While the exterior design for One Pearl Bank is aesthetically pleasing, I share former Singapore Institute of Architects president Theodore Chan's view that it is also a safe and formulaic offering that has broken no new ground (Design of One Pearl Bank draws mixed reception, May 16).
This is in contrast to the soon-to-be demolished Pearl Bank Apartments, distinguished by its horseshoe-shaped block comprising various types of split-level units held by a communal corridor.
It quickly became a contemporary architectural landmark that identified with the zeitgeist of nation building in a newly independent Singapore.
Such an intriguing site at the foot of a hill in the heart of town - and there are not that many here - is also wasted on what looks set to be just another private condominium development with a staid-sounding name that, unfortunately, also reflects the character of its developer.

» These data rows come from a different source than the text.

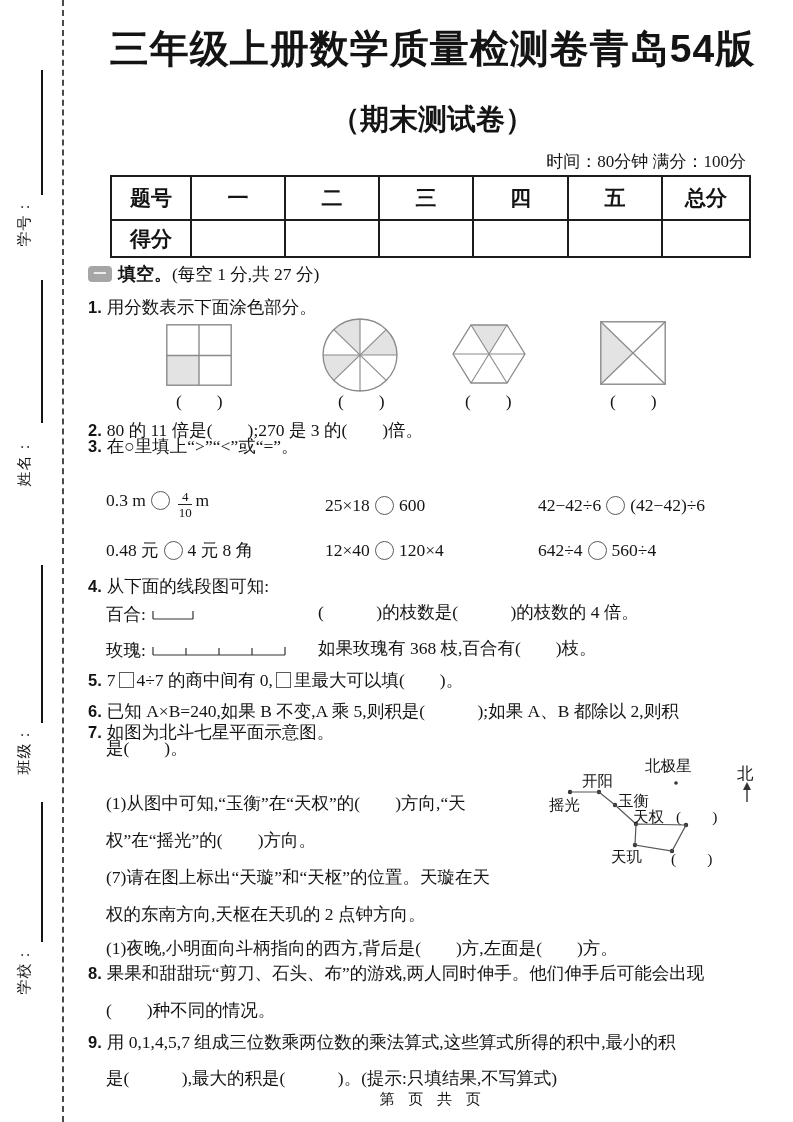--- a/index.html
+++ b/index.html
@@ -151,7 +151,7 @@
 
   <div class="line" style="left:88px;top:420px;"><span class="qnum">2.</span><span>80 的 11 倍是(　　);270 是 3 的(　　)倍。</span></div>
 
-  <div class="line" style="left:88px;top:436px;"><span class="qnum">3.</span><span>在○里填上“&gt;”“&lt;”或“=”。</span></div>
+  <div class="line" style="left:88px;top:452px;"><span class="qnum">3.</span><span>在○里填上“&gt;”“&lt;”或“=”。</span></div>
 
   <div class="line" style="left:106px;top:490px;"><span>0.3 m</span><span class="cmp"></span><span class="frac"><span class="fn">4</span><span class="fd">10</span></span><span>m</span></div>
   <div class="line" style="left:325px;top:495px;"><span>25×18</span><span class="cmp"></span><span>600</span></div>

A more imaginative concept - one that is perhaps inspired by the mythical Hanging Gardens of Babylon - is to be expected to justify CapitaLand's decision to demolish an iconic symbol of our architectural heritage.
Has the developer not considered that this project can potentially be the marker of green tropical biophilic architecture, as well as in the programming of events for the eventual transformation of Pearl's Hill and the nearby York Hill into elevated vibrant leafy districts according to the Urban Redevelopment Authority's masterplan?
Given the strong interest that the site has garnered, as well as the panoramic view from the summit of the new development, a mixed-use project that is accessible to the public would spell progress from the current single-use iteration targeted at a closed community of residents.
The residential component should make up no more than a quarter to a third of the project - especially in view of a projected market oversupply in the next five years - with the rest dedicated to a luxury design hotel, a luxury spa and wellness urban resort and a design gallery showcasing the evolution of post-independence Singaporean architecture, with Pearl Bank Apartments getting special mention, of course.
The ghost of history and heritage can be laid to rest only if the developer and its appointed architect possess the verve and finesse to embrace and surpass their predecessor's achievements.
This can be done by remaining invested in a mixed-development complex and nurturing its soul, as opposed to selling out the site to a bunch of condominium dwellers or, worse, investors who may treat their apartments as an empty inflation hedge.
Suffice to say, One Pearl Bank deserves to be put back on the drawing board.